### EXERCISE DETAILS
Across these entries, how many lines contain the word "labels"? Answer with only the number.

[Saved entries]

........

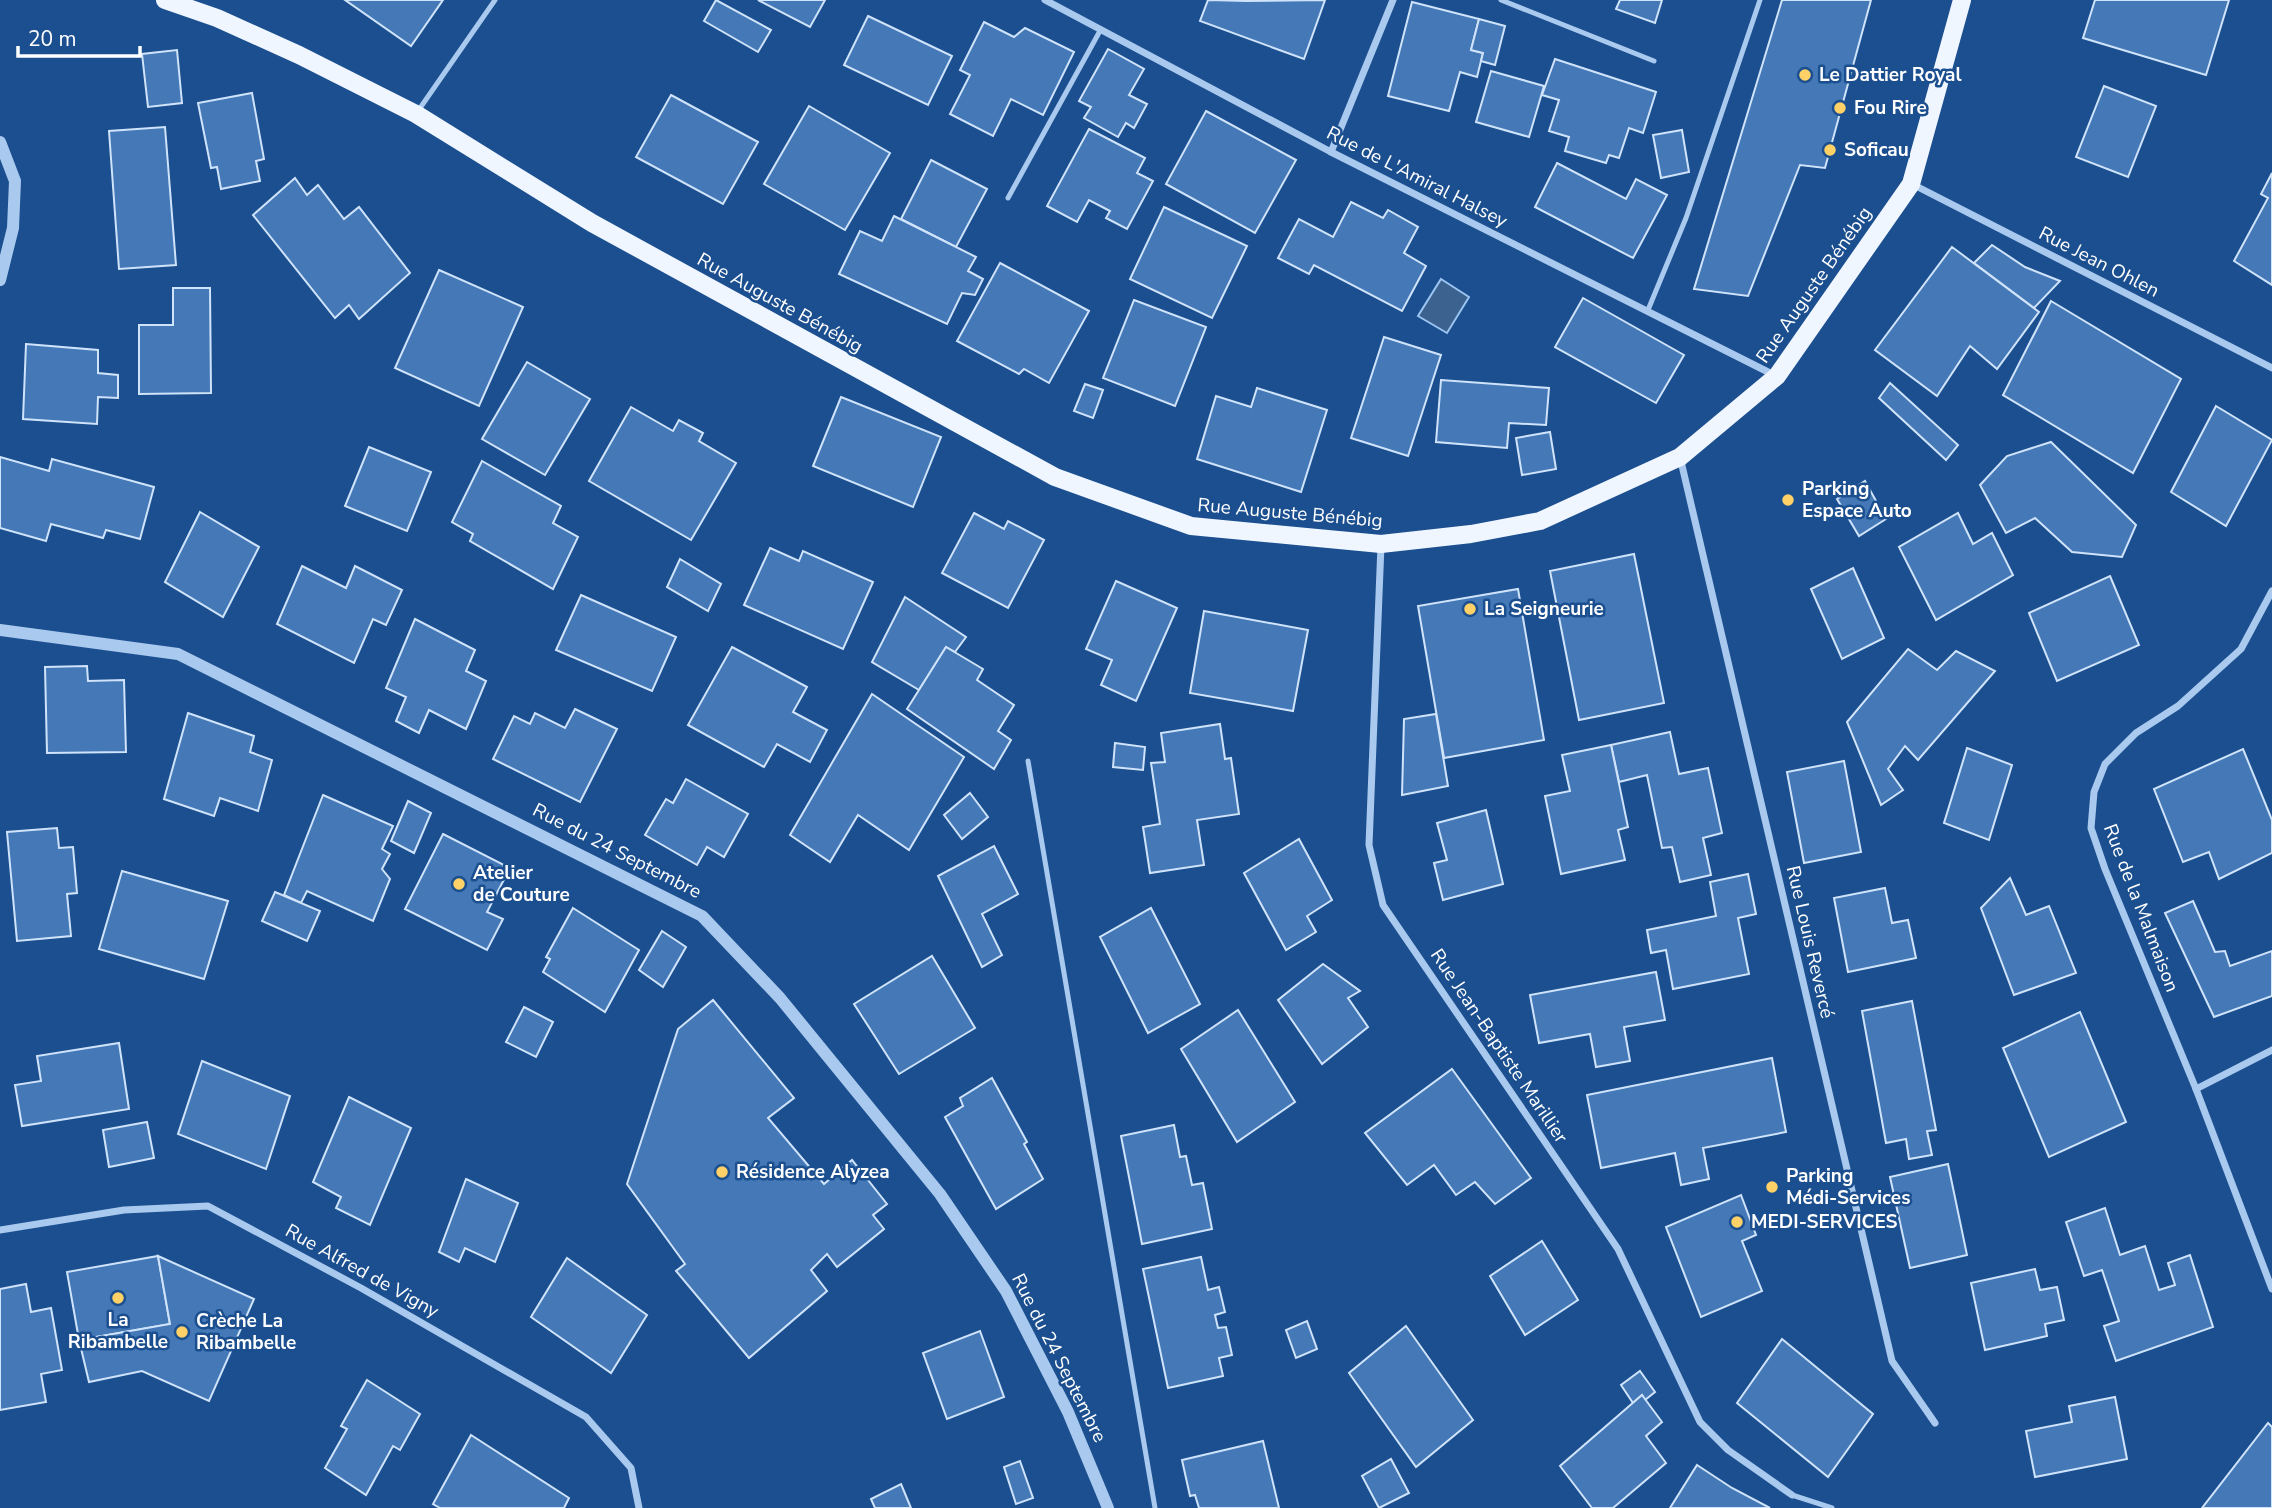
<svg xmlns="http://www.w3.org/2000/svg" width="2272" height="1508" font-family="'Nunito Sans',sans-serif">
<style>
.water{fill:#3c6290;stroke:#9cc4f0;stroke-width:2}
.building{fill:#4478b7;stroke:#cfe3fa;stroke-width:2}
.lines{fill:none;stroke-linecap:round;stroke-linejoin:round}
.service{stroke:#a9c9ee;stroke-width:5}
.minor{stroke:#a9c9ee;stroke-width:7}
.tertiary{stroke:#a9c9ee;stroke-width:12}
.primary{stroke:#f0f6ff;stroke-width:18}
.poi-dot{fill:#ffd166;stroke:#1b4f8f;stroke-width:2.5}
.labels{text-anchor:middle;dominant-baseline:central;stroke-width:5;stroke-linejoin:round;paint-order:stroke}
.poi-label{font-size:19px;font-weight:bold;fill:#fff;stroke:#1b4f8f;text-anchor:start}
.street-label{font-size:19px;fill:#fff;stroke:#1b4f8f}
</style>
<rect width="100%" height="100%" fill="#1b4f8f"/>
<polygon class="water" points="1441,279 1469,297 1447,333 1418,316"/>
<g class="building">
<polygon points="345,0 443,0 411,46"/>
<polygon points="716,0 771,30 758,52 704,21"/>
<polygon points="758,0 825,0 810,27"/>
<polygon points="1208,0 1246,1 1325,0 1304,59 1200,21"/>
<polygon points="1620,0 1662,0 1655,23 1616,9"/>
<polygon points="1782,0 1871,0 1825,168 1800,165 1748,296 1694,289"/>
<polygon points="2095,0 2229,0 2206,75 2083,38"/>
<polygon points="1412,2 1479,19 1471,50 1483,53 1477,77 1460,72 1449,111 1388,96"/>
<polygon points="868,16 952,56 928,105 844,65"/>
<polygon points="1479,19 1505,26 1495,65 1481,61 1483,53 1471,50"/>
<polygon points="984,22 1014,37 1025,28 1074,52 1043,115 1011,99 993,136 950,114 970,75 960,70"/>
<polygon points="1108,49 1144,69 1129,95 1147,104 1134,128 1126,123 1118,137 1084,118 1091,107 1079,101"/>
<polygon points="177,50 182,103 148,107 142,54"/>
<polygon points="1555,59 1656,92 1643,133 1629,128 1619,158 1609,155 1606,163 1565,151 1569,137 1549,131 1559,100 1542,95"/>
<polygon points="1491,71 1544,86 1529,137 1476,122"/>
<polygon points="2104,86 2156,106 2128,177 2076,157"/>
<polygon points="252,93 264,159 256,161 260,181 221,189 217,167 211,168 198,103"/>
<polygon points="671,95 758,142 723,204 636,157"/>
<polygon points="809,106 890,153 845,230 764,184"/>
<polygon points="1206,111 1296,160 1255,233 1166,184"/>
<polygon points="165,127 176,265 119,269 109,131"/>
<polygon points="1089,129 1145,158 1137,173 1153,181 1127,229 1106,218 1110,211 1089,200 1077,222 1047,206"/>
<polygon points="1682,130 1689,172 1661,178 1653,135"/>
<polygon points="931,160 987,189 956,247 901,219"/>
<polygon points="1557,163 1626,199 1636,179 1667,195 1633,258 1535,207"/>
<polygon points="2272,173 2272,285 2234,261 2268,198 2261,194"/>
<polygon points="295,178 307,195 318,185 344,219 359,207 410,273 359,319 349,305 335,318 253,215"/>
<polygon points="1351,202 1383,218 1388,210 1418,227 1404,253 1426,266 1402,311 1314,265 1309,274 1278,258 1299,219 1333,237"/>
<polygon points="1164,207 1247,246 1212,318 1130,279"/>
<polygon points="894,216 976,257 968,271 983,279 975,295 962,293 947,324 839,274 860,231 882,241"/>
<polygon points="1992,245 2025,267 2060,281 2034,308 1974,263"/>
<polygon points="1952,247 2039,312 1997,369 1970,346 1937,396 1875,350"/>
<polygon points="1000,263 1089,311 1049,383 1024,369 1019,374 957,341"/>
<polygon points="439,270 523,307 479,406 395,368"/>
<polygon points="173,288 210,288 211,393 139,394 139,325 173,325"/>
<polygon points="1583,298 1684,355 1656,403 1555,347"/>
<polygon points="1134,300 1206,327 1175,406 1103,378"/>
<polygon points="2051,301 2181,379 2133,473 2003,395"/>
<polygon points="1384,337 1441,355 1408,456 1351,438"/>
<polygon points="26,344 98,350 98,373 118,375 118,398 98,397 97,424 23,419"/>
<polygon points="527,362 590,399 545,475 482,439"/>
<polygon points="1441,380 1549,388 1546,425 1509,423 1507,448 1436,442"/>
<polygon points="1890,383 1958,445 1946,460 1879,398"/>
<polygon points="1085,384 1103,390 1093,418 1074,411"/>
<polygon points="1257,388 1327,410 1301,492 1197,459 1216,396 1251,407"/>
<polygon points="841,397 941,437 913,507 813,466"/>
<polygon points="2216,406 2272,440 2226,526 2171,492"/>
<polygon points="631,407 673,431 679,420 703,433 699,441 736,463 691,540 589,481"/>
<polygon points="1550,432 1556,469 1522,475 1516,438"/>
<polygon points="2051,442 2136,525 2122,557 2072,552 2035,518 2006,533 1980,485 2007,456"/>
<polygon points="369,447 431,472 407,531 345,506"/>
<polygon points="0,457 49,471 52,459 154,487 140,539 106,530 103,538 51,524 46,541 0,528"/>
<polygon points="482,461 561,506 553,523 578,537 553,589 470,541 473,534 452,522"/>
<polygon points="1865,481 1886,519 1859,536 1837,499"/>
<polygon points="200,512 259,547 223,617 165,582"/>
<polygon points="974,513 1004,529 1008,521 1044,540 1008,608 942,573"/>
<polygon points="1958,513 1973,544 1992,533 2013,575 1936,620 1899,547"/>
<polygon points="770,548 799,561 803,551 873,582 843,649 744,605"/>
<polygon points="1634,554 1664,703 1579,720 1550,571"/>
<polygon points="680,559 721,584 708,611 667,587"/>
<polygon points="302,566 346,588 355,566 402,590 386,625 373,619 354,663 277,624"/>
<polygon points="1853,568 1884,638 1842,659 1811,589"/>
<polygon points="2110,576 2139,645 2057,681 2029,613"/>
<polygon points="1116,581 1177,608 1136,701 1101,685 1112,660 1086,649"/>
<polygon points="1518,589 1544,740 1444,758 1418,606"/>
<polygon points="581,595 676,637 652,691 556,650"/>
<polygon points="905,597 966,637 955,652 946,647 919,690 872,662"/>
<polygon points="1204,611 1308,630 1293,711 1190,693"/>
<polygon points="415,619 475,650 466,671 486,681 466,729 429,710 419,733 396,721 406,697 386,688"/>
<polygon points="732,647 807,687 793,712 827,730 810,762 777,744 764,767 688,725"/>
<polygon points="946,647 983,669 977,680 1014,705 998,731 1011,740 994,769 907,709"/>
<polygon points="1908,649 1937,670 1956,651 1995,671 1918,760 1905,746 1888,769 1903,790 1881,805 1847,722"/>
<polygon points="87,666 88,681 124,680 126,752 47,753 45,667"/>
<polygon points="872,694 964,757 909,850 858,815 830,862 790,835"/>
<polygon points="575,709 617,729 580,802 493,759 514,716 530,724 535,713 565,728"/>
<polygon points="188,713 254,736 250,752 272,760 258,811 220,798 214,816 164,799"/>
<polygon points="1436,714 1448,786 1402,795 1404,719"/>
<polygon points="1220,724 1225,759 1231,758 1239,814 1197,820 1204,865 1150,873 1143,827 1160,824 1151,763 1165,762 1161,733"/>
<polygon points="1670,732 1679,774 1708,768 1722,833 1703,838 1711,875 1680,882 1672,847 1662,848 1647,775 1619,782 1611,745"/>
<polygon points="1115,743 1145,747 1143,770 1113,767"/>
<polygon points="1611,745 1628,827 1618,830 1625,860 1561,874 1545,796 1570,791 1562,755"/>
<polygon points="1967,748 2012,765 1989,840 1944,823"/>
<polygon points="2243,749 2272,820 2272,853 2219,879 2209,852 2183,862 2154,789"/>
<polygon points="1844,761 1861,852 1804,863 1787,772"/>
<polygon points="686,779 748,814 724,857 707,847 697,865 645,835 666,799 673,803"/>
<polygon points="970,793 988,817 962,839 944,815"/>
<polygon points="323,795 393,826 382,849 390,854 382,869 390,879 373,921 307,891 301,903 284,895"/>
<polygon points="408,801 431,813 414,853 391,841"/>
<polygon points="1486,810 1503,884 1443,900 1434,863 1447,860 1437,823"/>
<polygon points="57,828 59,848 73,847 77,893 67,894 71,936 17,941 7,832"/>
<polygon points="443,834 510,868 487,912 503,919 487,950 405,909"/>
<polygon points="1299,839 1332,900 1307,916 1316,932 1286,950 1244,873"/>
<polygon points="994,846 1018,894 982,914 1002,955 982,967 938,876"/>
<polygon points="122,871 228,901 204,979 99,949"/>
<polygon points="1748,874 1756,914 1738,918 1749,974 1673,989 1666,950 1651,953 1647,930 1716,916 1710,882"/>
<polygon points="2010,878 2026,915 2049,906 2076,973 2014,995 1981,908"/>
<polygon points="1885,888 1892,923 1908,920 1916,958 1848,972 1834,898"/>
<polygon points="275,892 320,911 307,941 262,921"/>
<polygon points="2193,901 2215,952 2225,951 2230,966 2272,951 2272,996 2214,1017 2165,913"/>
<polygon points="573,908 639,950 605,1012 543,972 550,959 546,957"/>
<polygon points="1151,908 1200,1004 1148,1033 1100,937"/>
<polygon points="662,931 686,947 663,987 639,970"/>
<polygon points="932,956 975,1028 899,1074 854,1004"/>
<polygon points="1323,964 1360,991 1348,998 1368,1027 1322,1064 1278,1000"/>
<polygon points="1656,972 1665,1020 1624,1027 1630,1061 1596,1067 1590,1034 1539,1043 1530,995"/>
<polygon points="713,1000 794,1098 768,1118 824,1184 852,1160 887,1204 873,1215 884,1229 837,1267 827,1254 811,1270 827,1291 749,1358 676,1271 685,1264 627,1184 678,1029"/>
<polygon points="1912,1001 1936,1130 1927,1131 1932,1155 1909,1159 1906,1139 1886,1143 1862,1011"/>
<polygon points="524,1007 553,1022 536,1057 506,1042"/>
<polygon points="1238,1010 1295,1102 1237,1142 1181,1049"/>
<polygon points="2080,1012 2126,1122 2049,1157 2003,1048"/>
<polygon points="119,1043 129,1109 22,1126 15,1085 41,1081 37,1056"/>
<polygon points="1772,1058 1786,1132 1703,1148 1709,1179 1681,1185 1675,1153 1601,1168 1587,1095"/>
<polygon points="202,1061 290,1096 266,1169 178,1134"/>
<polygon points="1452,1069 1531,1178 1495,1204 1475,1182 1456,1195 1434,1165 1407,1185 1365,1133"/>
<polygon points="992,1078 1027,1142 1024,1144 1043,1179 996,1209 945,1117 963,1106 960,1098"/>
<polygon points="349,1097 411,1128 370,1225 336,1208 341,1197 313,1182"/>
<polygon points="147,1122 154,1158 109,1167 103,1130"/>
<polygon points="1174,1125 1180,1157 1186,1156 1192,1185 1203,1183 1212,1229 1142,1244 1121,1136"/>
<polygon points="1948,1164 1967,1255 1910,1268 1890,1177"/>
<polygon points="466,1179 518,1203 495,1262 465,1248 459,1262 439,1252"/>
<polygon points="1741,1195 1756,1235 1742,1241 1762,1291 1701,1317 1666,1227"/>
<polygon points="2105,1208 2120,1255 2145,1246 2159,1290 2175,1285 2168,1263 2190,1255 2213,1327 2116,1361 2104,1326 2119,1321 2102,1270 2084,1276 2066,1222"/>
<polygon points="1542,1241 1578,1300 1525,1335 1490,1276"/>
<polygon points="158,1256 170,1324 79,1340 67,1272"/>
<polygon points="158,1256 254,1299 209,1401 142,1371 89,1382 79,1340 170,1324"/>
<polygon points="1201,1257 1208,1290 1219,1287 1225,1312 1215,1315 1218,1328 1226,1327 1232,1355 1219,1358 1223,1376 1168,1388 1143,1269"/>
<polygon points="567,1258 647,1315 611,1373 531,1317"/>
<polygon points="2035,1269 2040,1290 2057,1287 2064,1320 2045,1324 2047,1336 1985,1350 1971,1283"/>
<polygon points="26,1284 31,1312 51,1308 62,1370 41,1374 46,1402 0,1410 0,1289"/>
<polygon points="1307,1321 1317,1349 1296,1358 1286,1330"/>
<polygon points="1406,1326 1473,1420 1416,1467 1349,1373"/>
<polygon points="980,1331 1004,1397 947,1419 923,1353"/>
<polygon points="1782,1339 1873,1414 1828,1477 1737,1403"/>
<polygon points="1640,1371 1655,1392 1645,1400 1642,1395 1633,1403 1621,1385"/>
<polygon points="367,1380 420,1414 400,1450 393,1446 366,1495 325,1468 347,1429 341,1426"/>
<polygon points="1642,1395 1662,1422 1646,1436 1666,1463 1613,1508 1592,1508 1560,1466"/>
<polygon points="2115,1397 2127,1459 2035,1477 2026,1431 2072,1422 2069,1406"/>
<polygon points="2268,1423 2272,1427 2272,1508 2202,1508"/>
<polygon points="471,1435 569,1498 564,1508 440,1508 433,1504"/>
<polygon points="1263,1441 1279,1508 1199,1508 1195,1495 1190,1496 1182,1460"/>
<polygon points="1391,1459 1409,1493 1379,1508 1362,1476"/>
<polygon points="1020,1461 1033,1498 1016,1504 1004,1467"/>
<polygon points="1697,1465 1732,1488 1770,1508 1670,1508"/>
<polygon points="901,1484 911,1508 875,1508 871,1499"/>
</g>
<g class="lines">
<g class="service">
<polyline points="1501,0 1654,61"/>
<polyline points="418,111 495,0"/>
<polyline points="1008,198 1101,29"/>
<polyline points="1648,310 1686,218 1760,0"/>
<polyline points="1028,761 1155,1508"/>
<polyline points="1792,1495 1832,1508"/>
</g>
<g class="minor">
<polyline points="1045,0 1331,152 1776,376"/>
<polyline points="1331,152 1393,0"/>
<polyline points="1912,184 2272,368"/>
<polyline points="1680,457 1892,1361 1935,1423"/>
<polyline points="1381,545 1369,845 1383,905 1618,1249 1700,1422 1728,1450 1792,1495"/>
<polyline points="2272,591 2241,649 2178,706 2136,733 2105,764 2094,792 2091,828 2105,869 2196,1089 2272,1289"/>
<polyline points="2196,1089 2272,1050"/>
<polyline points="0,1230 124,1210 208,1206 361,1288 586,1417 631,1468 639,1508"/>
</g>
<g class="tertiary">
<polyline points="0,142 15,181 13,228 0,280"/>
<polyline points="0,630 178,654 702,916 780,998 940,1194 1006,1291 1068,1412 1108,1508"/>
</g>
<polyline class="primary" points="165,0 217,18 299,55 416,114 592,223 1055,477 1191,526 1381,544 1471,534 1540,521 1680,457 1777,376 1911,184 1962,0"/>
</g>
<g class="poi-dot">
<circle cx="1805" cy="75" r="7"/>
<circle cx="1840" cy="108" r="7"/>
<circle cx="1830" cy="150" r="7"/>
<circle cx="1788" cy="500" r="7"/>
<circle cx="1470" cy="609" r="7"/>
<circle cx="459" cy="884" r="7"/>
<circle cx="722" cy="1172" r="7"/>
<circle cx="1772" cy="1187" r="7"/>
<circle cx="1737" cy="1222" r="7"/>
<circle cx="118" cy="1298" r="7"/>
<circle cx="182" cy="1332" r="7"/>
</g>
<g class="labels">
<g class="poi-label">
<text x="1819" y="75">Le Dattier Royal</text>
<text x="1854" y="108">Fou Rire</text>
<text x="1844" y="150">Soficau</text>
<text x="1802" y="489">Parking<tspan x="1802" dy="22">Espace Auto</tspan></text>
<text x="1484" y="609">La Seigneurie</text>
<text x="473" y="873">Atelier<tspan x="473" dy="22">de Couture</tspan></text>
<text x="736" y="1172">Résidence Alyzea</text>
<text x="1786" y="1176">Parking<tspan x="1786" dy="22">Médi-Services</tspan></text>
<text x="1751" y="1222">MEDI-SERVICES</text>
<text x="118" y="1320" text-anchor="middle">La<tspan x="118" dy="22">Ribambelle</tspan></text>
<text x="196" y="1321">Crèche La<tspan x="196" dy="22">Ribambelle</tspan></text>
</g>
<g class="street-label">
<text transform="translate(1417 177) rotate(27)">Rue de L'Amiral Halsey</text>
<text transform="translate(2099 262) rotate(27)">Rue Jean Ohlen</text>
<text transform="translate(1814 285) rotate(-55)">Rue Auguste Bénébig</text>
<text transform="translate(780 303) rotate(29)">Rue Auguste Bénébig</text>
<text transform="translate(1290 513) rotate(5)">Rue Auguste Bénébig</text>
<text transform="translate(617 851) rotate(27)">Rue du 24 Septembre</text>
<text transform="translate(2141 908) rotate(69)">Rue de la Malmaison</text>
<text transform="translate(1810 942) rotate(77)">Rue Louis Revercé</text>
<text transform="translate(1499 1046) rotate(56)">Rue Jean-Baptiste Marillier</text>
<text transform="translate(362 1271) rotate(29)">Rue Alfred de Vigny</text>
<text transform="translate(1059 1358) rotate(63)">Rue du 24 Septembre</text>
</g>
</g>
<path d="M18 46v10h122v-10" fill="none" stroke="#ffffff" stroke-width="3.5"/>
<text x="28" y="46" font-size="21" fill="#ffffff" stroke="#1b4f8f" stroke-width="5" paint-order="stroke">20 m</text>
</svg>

........

### ANSWER
2